• [Problem details] Lines with "fill" in the records below: say how many there are, and add nothing.

<<<<

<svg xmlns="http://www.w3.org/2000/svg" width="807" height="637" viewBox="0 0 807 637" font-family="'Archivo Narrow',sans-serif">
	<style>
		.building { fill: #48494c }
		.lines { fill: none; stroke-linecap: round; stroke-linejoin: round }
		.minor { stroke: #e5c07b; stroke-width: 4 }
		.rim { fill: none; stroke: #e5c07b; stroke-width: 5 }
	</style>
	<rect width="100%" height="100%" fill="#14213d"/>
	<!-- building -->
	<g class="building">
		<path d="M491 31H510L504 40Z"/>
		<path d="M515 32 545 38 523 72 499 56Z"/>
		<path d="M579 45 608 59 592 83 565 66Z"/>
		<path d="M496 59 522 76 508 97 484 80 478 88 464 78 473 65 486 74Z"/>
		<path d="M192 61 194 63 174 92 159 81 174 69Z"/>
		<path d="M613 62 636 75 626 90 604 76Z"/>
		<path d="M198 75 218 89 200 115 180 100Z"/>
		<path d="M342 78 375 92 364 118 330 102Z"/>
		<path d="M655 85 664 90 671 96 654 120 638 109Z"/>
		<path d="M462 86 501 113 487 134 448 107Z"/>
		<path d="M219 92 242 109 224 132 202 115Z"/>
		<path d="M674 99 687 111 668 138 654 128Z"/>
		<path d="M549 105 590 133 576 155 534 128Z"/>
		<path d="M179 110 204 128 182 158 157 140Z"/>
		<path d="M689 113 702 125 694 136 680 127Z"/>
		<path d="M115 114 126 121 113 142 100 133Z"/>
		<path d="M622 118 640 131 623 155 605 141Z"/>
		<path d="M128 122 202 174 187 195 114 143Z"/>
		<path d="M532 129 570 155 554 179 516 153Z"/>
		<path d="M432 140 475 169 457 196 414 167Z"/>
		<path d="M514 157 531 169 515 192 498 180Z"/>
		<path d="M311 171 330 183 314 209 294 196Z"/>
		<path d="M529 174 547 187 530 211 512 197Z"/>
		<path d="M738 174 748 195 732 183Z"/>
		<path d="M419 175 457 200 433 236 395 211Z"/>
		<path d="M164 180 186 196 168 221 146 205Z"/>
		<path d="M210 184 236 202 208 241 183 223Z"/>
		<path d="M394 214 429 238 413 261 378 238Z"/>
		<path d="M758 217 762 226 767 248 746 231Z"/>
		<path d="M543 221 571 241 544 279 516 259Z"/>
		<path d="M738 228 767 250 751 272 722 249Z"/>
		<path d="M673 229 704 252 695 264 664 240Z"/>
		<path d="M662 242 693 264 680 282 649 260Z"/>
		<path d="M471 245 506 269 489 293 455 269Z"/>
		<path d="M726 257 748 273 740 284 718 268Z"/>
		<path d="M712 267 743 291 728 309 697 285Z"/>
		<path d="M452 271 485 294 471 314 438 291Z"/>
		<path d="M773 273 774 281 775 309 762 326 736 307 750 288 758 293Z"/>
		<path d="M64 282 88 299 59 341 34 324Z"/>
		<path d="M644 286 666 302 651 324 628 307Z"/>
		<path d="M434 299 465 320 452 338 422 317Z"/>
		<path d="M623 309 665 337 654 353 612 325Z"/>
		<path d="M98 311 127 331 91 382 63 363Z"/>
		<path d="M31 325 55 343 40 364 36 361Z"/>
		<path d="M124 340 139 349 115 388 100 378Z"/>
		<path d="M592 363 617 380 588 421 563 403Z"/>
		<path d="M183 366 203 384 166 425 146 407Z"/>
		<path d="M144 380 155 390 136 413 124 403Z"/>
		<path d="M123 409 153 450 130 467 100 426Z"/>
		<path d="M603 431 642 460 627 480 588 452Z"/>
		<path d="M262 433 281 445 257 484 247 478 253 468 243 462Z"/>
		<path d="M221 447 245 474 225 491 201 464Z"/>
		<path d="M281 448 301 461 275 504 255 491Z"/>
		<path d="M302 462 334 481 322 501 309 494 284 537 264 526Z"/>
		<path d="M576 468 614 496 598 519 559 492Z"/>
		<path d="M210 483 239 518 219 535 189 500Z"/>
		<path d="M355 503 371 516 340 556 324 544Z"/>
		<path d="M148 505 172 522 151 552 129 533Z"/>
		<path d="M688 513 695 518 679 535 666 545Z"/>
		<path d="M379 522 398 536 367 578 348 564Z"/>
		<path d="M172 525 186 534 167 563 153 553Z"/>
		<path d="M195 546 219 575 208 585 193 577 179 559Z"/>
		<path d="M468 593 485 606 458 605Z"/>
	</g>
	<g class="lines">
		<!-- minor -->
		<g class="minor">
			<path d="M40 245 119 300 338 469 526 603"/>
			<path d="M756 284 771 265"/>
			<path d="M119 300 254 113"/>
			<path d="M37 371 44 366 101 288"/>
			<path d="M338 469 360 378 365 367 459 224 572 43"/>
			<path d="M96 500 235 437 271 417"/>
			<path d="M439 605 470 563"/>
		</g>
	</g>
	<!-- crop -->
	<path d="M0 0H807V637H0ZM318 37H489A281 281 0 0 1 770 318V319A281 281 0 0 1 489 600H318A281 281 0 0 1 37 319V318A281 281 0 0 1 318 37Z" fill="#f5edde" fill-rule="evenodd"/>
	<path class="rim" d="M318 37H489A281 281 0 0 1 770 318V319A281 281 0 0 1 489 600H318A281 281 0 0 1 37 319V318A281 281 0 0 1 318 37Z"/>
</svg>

>>>>

• [Reply to the task] 5